In response to this dire situation, Australia’s peak Aboriginal and Torres Strait Islander and non-Indigenous health bodies, health professional bodies and human rights organisations came together in March 2006 to initiate the “Close the Gap” Campaign. The Campaign’s goal is to raise the health and life expectancy of Aboriginal and Torres Strait Islander peoples within a generation: to close the gap by 2030. It aims to do this through education, by raising awareness and by mobilising the public to advocate for policy change.
Last Wednesday, March 14th, in a speech marking the beginning of Senior’s Week, I made the following comments regarding the gap in life expectancy for Indigenous and non-Indigenous Australians:
“It is a well-known yet shameful fact that life expectancy is not uniform across populations within Australia. Aboriginal and Torres Strait Islander people experience a much shorter life expectancy than non-Indigenous Australians. It is recognised that a significant gap exists between Indigenous and non-Indigenous Australians – that gap is consistently identified as being between 10 and 17 years. The inexcusable reality is that our Indigenous Australians are missing out on a whole decade of life experiences—a decade of enjoying life, watching grandchildren and great-grandchildren grow up and passing on knowledge and wisdom to the rest of the community”

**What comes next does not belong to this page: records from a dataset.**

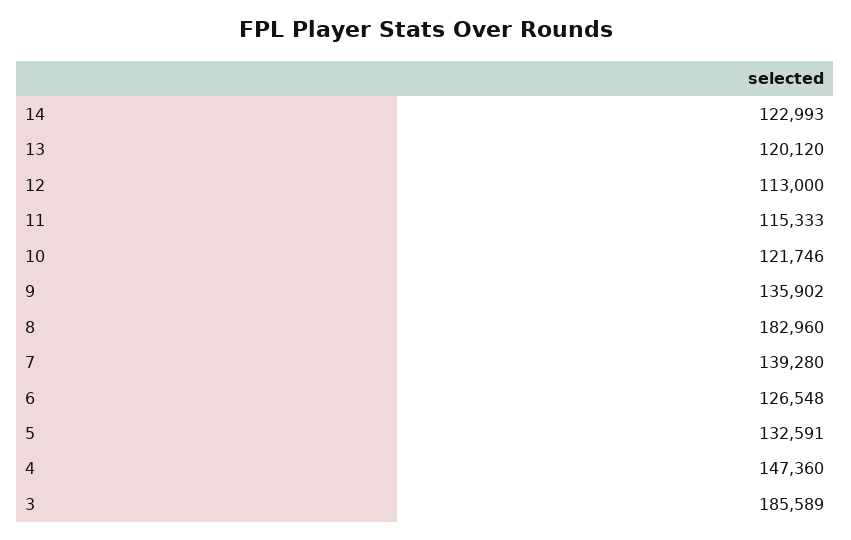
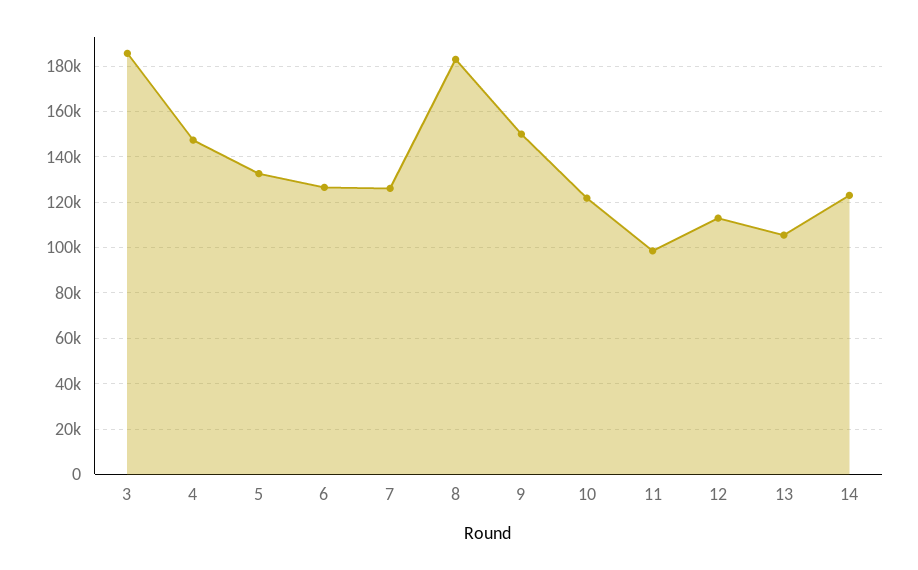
  {
    "14": 122993,
-   "13": 120120,
+   "13": 105000,
    "12": 113000,
-   "11": 115333,
+   "11": 100000,
    "10": 121746,
-   "9": 135902,
+   "9": 150000,
    "8": 182960,
-   "7": 139280,
+   "7": 125000,
    "6": 126548,
    "5": 132591,
    "4": 147360,
    "3": 185589
  }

I commend the initiatives that have been implemented under the Close the Gap campaign and I encourage everyone to use tomorrow, Thursday 22nd March which is national Close the Gap day, to raise awareness of the need for genuine commitment from all levels of government to Aboriginal Australians.
One step the State Government should take is to lower the eligibility age for a Seniors Card for Aboriginal and Torres Strait Islander people to 45 years. With a lowering of the age for this disadvantaged group, they would become entitled to important concessions and benefits that would support an enhanced quality of life.